The horrific consequences of an Iranian missile strike are unlikely to deter the likes of Khamenei and Ahmadinejad, however.
For the past two decades or more, Muslim extremists have engaged in countless acts of violence in which their fellow-believers were targeted and killed. These victims have included pilgrims who converged on Islamic shrines in Iraq, Pakistan and other countries.
Timing is likely to be high up on the Obama-Netanyahu discussion’s agenda.
Obama may oppose any kind of military operation before the presidential election in November because it may cost him votes if the results are unsatisfactory or unimpressive.
His thinking may be influenced in part by the principle that one always knows when and how a bilateral conflict began, but one never knows when and how it will come to an end.
During the run-up to Netanyahu’s trip to Washington, there have been numerous, frequent and unusually intensive discussions between American and Israeli officials in Washington and Jerusalem. The contents, however, were not made public for obvious reasons.
The American approach probably is influenced by a traditional reluctance to team up with the Israelis at the operational level.
This derives from the US effort to preserve the image of an “honest broker” who enjoys good relations with most of the Arab states as well as with Israel.

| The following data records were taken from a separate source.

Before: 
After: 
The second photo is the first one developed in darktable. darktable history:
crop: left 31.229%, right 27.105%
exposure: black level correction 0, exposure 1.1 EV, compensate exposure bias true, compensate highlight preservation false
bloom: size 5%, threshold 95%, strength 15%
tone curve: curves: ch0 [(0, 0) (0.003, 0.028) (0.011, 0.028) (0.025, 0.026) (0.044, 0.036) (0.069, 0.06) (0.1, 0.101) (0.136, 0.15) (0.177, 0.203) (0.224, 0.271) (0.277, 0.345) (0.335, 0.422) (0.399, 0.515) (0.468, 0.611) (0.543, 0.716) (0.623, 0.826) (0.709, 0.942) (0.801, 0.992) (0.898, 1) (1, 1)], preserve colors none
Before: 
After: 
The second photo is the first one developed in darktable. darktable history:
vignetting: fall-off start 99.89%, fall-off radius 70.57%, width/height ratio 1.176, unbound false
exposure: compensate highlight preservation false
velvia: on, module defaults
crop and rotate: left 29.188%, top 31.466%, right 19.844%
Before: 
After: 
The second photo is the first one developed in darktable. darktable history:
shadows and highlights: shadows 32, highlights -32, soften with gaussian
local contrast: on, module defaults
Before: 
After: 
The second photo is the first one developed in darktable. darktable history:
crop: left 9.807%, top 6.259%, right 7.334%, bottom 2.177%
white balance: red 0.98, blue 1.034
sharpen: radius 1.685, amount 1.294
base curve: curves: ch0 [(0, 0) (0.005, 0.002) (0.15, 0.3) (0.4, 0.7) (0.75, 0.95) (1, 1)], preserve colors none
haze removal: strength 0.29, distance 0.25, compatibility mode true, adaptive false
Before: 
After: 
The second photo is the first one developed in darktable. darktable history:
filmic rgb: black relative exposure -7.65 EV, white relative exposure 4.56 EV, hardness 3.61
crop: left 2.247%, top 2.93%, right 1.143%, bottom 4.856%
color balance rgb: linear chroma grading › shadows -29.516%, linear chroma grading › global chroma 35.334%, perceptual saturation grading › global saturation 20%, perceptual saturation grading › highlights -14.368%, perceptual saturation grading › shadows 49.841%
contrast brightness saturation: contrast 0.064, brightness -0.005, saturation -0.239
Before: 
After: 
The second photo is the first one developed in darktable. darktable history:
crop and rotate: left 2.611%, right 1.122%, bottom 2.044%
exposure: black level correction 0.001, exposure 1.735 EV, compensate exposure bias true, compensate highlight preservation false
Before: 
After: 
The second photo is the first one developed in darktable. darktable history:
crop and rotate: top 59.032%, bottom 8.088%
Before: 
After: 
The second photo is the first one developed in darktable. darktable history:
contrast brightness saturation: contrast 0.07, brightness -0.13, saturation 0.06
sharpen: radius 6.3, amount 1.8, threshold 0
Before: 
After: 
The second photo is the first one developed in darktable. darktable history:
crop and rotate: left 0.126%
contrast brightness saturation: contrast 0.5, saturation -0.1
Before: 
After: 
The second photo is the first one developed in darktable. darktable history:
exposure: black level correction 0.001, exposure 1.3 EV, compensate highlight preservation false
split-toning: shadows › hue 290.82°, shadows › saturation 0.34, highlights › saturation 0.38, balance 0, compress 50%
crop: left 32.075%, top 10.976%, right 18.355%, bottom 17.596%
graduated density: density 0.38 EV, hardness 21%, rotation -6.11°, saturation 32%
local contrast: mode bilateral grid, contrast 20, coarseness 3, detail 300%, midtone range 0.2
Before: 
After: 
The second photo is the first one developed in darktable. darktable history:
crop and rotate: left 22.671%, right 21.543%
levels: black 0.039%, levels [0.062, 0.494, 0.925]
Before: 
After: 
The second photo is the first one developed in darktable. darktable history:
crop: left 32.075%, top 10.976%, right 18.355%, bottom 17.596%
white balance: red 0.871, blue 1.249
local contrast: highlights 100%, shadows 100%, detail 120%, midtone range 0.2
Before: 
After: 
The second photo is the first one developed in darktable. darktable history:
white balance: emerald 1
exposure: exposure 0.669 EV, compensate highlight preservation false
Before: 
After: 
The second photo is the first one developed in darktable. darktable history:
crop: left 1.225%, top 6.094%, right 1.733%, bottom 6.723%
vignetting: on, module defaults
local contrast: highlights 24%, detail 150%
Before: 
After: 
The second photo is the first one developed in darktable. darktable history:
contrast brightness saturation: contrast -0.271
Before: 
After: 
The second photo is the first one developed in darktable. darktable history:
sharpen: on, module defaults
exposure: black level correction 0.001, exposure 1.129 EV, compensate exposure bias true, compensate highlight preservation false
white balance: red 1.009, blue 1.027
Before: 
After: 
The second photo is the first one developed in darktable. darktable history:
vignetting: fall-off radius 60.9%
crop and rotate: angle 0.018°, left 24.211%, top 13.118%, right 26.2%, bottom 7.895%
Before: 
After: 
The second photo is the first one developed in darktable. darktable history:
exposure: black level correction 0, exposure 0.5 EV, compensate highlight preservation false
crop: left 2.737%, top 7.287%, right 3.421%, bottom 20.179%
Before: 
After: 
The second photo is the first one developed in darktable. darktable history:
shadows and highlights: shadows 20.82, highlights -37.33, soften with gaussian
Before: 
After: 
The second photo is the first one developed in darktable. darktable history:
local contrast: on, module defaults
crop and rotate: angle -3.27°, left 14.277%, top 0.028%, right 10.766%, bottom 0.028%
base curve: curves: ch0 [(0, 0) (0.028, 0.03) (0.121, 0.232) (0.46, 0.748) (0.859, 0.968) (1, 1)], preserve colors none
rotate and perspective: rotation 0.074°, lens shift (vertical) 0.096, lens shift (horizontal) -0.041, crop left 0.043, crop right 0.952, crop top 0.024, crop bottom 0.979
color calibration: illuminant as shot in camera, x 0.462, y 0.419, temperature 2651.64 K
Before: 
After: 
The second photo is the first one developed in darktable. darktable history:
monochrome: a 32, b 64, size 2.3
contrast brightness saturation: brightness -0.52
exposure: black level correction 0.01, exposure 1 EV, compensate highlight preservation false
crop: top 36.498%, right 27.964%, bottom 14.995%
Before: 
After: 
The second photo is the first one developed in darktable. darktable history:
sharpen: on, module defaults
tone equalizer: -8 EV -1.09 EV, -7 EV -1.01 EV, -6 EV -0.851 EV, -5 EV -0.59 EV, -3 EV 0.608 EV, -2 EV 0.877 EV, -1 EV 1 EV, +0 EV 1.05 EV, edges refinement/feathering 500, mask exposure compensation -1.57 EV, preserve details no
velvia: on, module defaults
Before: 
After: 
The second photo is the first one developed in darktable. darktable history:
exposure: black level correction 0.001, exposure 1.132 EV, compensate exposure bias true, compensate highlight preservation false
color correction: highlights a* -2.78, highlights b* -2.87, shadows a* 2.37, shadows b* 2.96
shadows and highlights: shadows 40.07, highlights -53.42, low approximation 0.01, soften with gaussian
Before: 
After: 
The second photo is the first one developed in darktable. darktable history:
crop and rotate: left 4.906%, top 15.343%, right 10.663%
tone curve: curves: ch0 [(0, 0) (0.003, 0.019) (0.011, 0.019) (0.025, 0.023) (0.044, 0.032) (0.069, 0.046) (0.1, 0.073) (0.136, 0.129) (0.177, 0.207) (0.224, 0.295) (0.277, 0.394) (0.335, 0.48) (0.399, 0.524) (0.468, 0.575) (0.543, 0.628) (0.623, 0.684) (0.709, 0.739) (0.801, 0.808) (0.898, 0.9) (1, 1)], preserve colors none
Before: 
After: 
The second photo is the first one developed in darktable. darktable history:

That is the way it was 20 years ago at the outbreak of the first Iraq war, when the Israelis were politely asked to keep their warplanes on the ground despite their understandable desire to punish the Iraqis for their pre-war missile attacks.
Obama’s advisers on Middle Eastern affairs probably have warned him that open collusion between the US and Israel against Iran might embarrass the Saudi monarchy, which regards Tehran’s Shi’ite extremists as a danger to its survival, but cannot risk being perceived as being on the same side as the Israelis.
All of these considerations must be taken into account by Obama and Netanyahu.
The bottom line, however, is that neither can afford to let the Iranians go on with their nuclear program which is being conducted in defiance of the International Atomic Energy Agency’s findings and conclusions.
The fact that a team of IAEA inspectors was denied access to one of their nuclear facilities on their last visit is enough to make the president and prime minister buckle down and work out a realistic plan to bring the nightmare of a nuclear Iran to an end as soon as possible.
The writer is a veteran foreign correspondent.